If you’re a bit more dedicated, you can go the traditional route of creating your own itinerary using the “multi-city” option on most flight search sites. What you will be doing here is basically booking a bunch of one-way flights and putting them together on your own. There’s considerable room for error here, so be careful.

How to Book a Round Robin Flight

Planning a multi-city itinerary is similar to searching for an open jaw route, but you will have more options when it comes to searching for different routes you can take. Sites like Skyscanner and Kayak can be great tools for finding cheap multi-city flights.

The multi-city search on Skyscanner

Multi-city flights don’t necessarily need to be round-trip either. Some travelers also try booking past their destination, exiting during the layover, to take advantage of lower airfare deals.

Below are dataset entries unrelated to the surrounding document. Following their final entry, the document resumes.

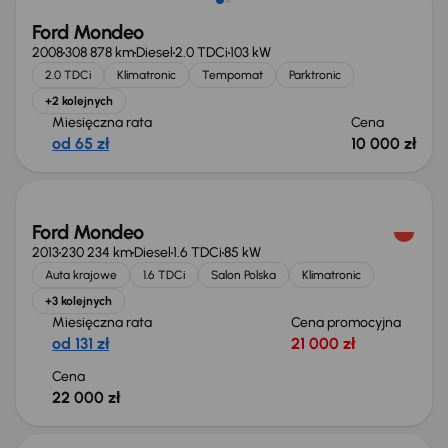
Ford Mondeo
2008
308 878 km
Diesel
2.0 TDCi
103 kW
2.0 TDCi
Klimatronic
Tempomat
Parktronic
+2 kolejnych
Miesięczna rata
Cena
od 65 zł
10 000 zł
Świeżo skupione
Ford Mondeo
2013
230 234 km
Diesel
1.6 TDCi
85 kW
Auta krajowe
1.6 TDCi
Salon Polska
Klimatronic
+3 kolejnych
Miesięczna rata
Cena promocyjna
od 131 zł
21 000 zł
Cena
22 000 zł
Świeżo skupione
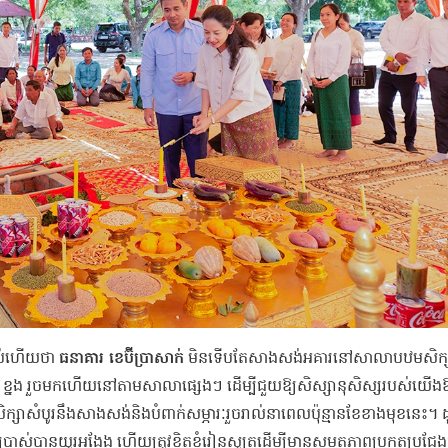
រាប់ហើយថា
ធនាគារ ខេប៊ីប្រាសាក់
មិនទើបតែសាងសង់អគារនៅសាលាបឋមសិក្សា
48 ខ្នង រួចមកហើយនៅតាមសាលាផ្សេងៗ ដើម្បីជួយឱ្យសិស្សានុសិស្សរបស់យើងឱ
ាសំបូរនឹងសាងសង់និងបំពាក់សម្ភារៈរួចរាល់នាពេលប៉ុន្មានខែខាងមុខនេះ។ 
្រើប្រាស់បានយូរអង្វែង ហើយត្រូវខិតខំរៀនសូត្រដើម្បីមានសមត្ថភាពប្រកួតប្រជ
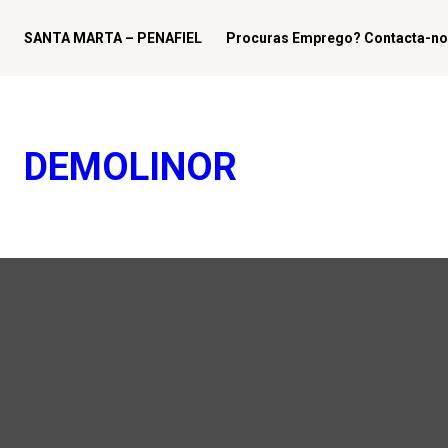
SANTA MARTA
–
PENAFIEL
Procuras Emprego? Contacta-no
DEMOLINOR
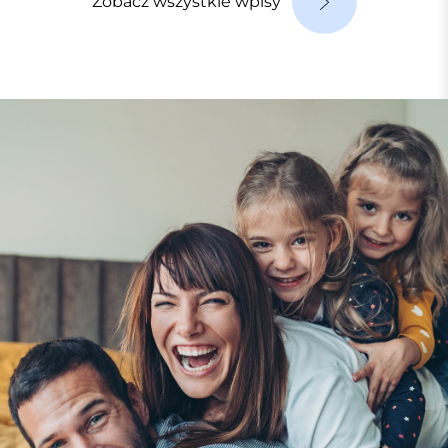
Zobacz wszystkie wpisy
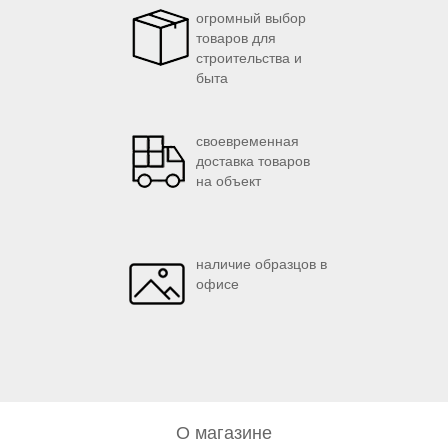
огромный выбор
товаров для
строительства и
быта
своевременная
доставка товаров
на объект
наличие образцов в
офисе
О магазине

The multi-city search on Kayak

When you’re ready to book, be sure to comb over your planned itinerary a few times before finalizing your ticket. These tickets tend to be more complex, so doing a double – maybe triple – check is a good idea.

What's the difference between an open jaw flight and a multi-city flight?

Open jaw flights are two separate flights where one ticket flies you in, and the other is used to fly you out from another destination. 

Multi-city flight tickets, on the other hand, fly you in and out of the same location to your next destination. It's just another name for round robin flights and could be more beneficial if you're trying to book a long layover for sightseeing or whatnot. 

Both can save you money on airfare, so the biggest factor in deciding which to choose comes down to what you're wanting to get out of your trip.